Former Shia mosque and minaret in Isfahan, Iran

The Gar mosque and minaret, also known as the Monar-e-Ghar, comprise the remnants of a former Shi'ite Friday mosque, in a partial ruinous state, and an intact minaret, located in the village of Gar, in the province of Isfahan, Iran.

The structure was added to the Iran National Heritage List in 1937, administered by the Cultural Heritage, Handicrafts and Tourism Organization of Iran.

== Overview ==
=== Mosque ===
The former mosque was completed during the Ilkhanid age, and its remnants comprise the former mihrab, which was decorated with stuccoes. The former mosque building is in ruins, with remnants of a wall around the mosque, which probably belongs to a structure built prior to the mosque. There does not appear to be a natural connection between the former mosque building in the north and the section to the south. For this reason, the part with the minaret on the northern side probably existed before the construction of the mosque.

The building's mihrab has suffered significant damage. Although a part of the inscription is legible, it is not possible to draw any conclusions from it. There is a name, Rashideddin Muhammad Kamil Ahmed bin lsmail, written on a destroyed panel on the wall inside the room, and a date that includes the number 6.

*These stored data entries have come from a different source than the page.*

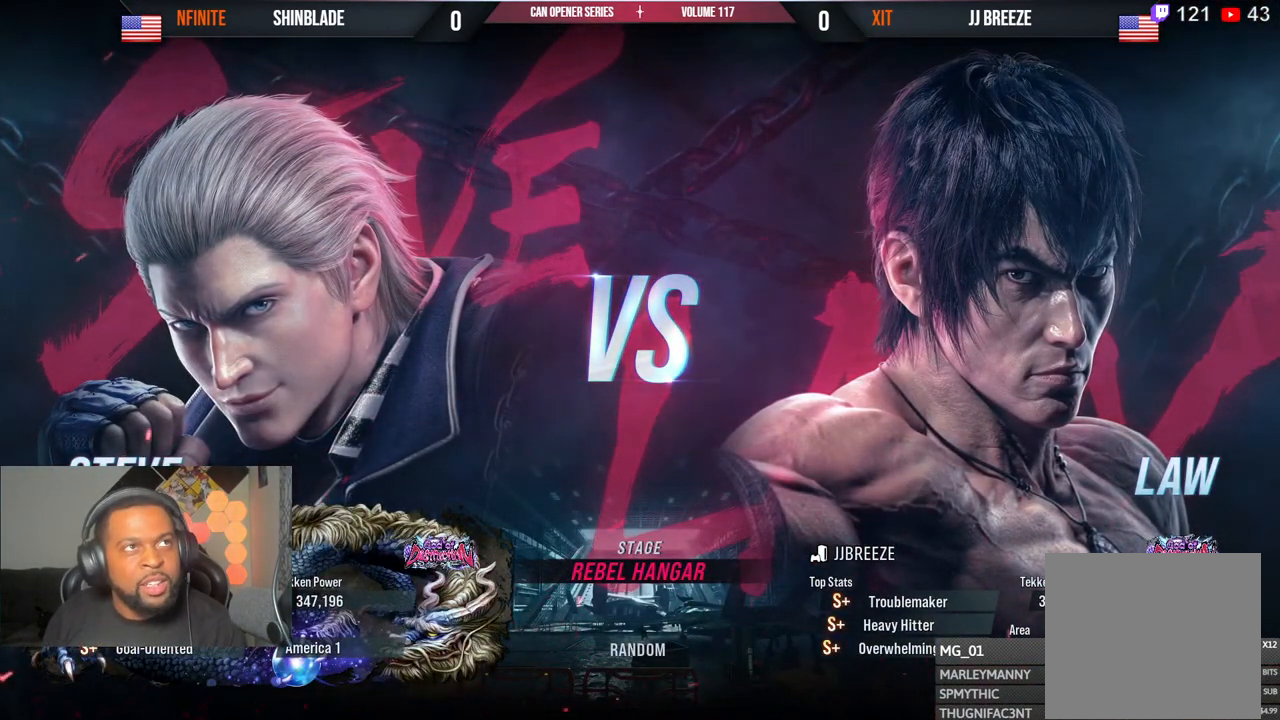
{"buttons": [], "left_stick": "center", "right_stick": "center", "events": [[67, "START", "down"], [250, "START", "up"]]}
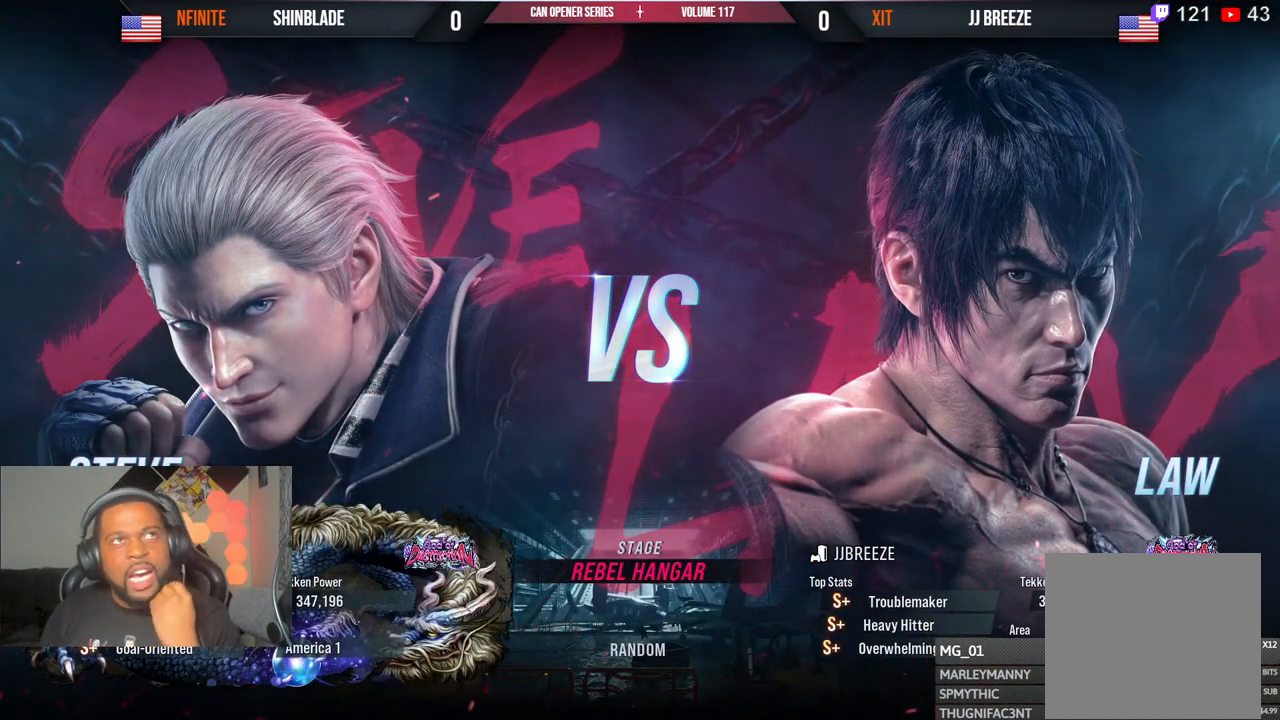
{"buttons": [], "left_stick": "center", "right_stick": "center", "events": []}
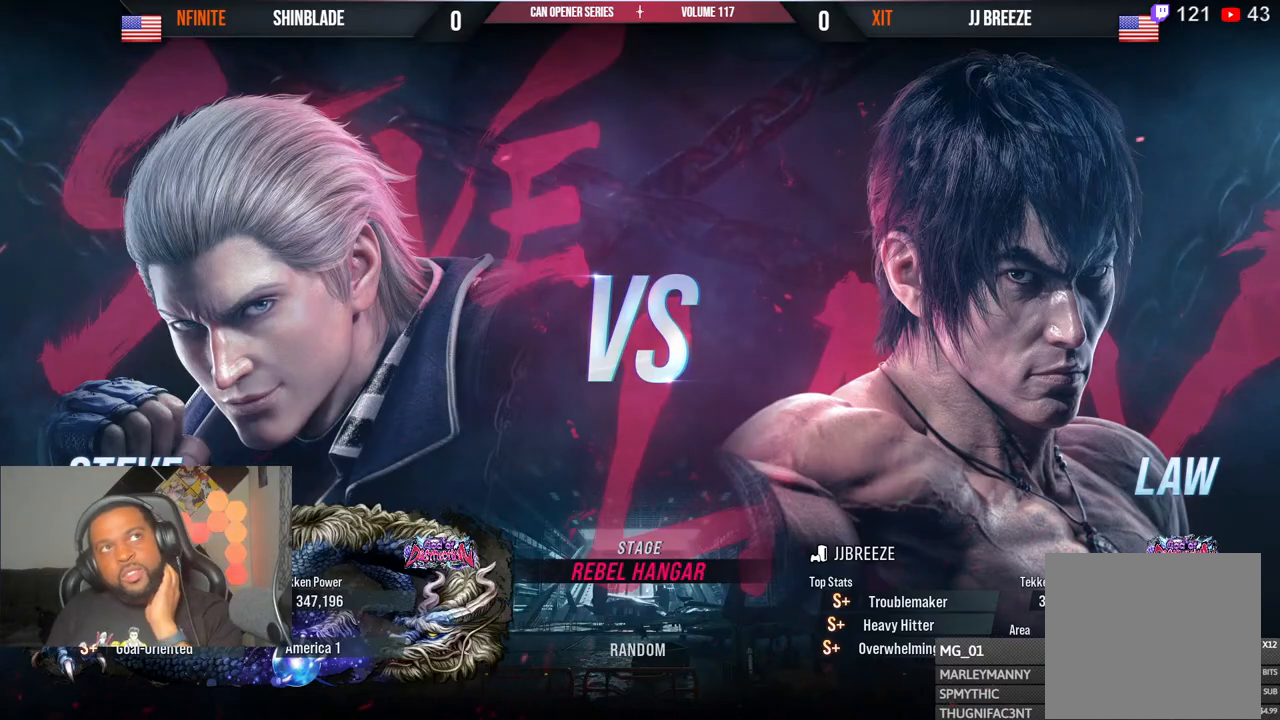
{"buttons": [], "left_stick": "center", "right_stick": "center", "events": []}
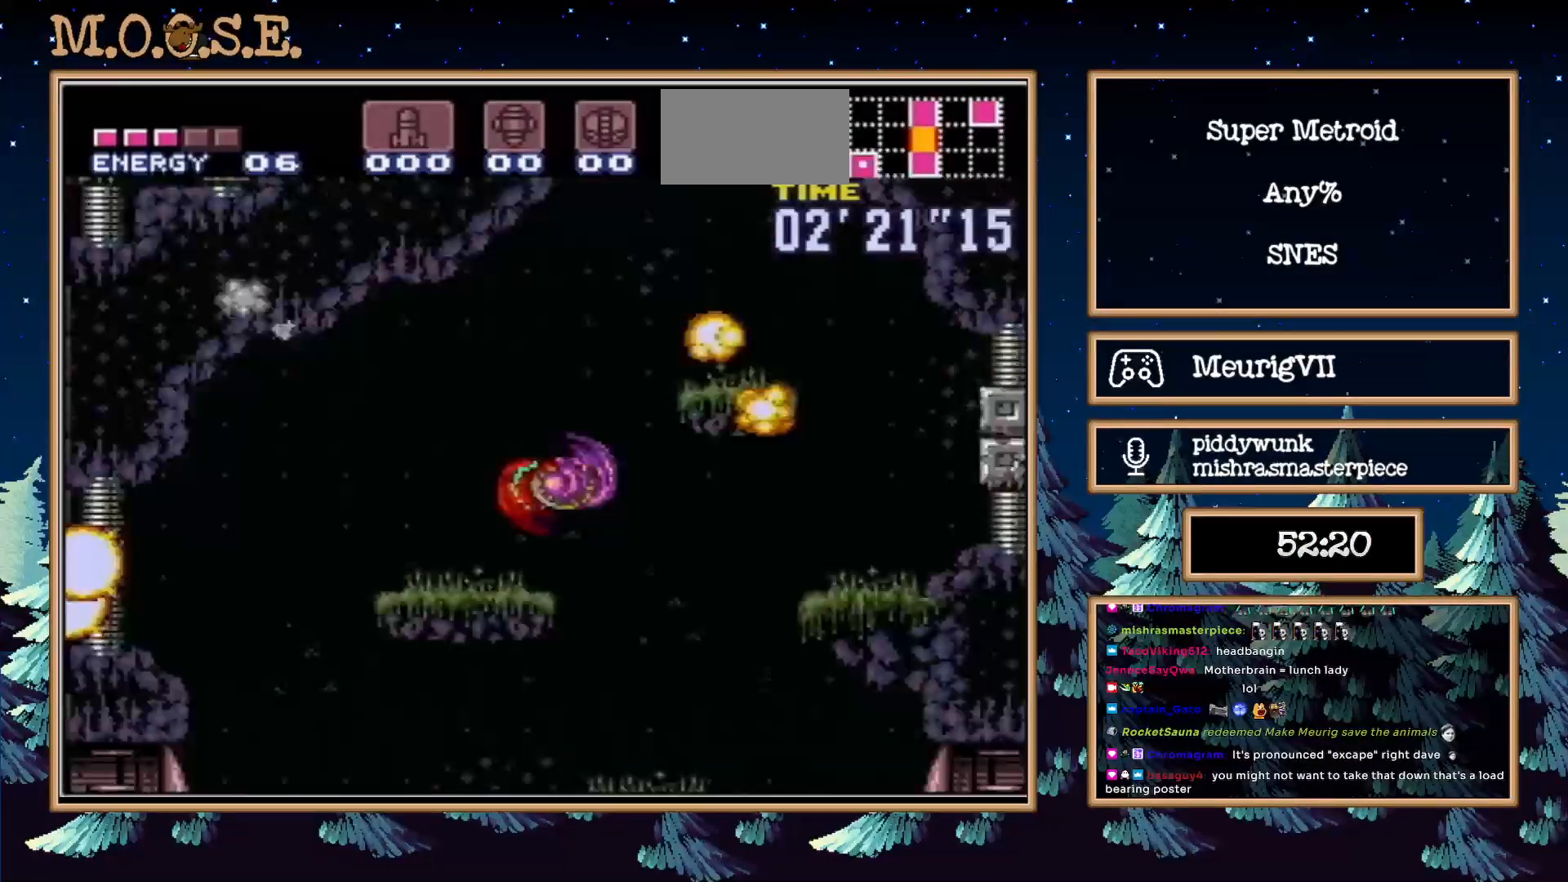
Gameplay with a controller (Nintendo layout); each line is a JSON object with the inputs held at the frame after it. "events" lists button and stick changes between this image and that frame as [ms after this image, input, new state], when the widget could be followed in between. Not read: L3 R3.
{"buttons": ["A", "DPAD_RIGHT"], "events": [[50, "DPAD_LEFT", "down"], [200, "A", "up"], [400, "A", "down"], [400, "DPAD_LEFT", "up"], [400, "DPAD_RIGHT", "down"]]}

The south section consists of a domed bay with a square plan. Bricks of varying sizes were used for the section in front of the mihrab. These bricks came from the previous building. Decorative elements consist of cut bricks, interconnecting moldings, brick buttresses, bond courses and elements of high relief with blue and red painted glaze.

By analysis of the architectural ornamentation, Wilber dates the building from 1300 CE, at the earliest. He noted a definite similarity between the decorative panels on the mihrab and the walls, and also pointed out the difference in the shapes of some of the letters. He explains this by stating that the decorative panels on the building were placed after the building was constructed. It is most likely that the square plan room was added to the building in the Seljuk period.

The outer part of the wall surface is preserved only at the northern edge. There are small columns with slight angles to the west of the room's partial and laid-up tile surfaces. The surfaces adjacent to the partial have large, detailed bond patterns. The difference between the size of the surfaces and the way they are connected indicates that there was an earlier building.

The pillars are covered with stucco. These include the pillars of the domed bay in front of the mihrab and inner faces of the arches between the pillars. Vegetal and rumi (split-leaf) motifs were preferred.

=== Minaret ===
The minaret is located 3 m north of the former mosque building. According to its inscription at its base, the minaret was built by Abolghassem ebn-e Ahmad and completed in 1121 CE, during the Seljuq era. The minaret is in a relatively good condition and is decorated with square Kufic inscriptions that are carved into the brick shaft.